**Assignment A:** Translate this sentence from the passage on boundary-fitting methods into Spanish: "One possible difference is that the probit curve can have a steeper slope than a logistic curve, and that could be a reason to prefer it, for fitting very categorical responses."
**Assignment B:**
Answer these questions from the passage on boundary-fitting methods:
(i) To what did Eimas, Cooper & Corbit and Miller & Liberman transform their data?
(ii) Where is the boundary under that approach?
(iii) Which fit is easy to do in SPSS?
**Assignment C:** Set down the part of the passage on boundary-fitting methods between "Eimas, Cooper &" and "categorical responses.)", inclusive, without changing anything.

**Passage for review:**
━━━━

Eimas, Cooper & Corbit (1973), Perc. & Psychophys. 13, 247-252, and Miller & Liberman (1979), Perc. &
Psychophys. 26(6), 457-465, transformed their data to z-scores to fit
a line by linear regression; then the boundary is where z=0.
Finally, a very popular
approach is probit transformation (seen in lots
of papers, especially from Haskins), but our stats consultants say that
this is essentially like the logistic, formerly more popular, now less so;
and only the logistic fit is easy to do in SPSS. (One
possible difference is that the probit curve can have a steeper slope than
a logistic curve, and that could be a reason to prefer it, for fitting very
categorical responses.)
6.

━━━━

**Input data:**
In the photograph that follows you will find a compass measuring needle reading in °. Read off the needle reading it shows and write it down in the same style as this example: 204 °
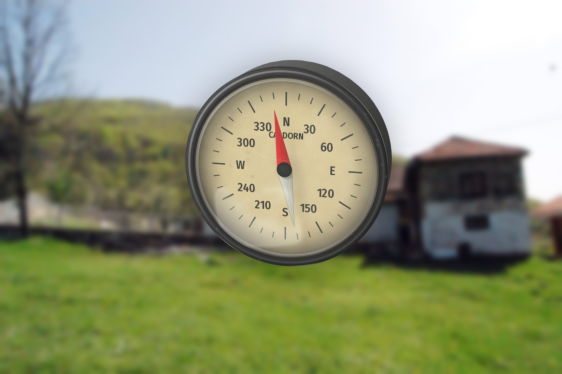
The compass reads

━━━━

**Your solution A:** Una posible diferencia es que la curva probit puede tener una pendiente más pronunciada que una curva logística, y eso podría ser una razón para preferirla al ajustar respuestas muy categóricas.

**Your solution B:**
(i) To z-scores.
(ii) Where z=0.
(iii) Only the logistic fit.

**Your solution C:**
Eimas, Cooper & Corbit (1973), Perc. & Psychophys. 13, 247-252, and Miller & Liberman (1979), Perc. &
Psychophys. 26(6), 457-465, transformed their data to z-scores to fit
a line by linear regression; then the boundary is where z=0.
Finally, a very popular
approach is probit transformation (seen in lots
of papers, especially from Haskins), but our stats consultants say that
this is essentially like the logistic, formerly more popular, now less so;
and only the logistic fit is easy to do in SPSS. (One
possible difference is that the probit curve can have a steeper slope than
a logistic curve, and that could be a reason to prefer it, for fitting very
categorical responses.)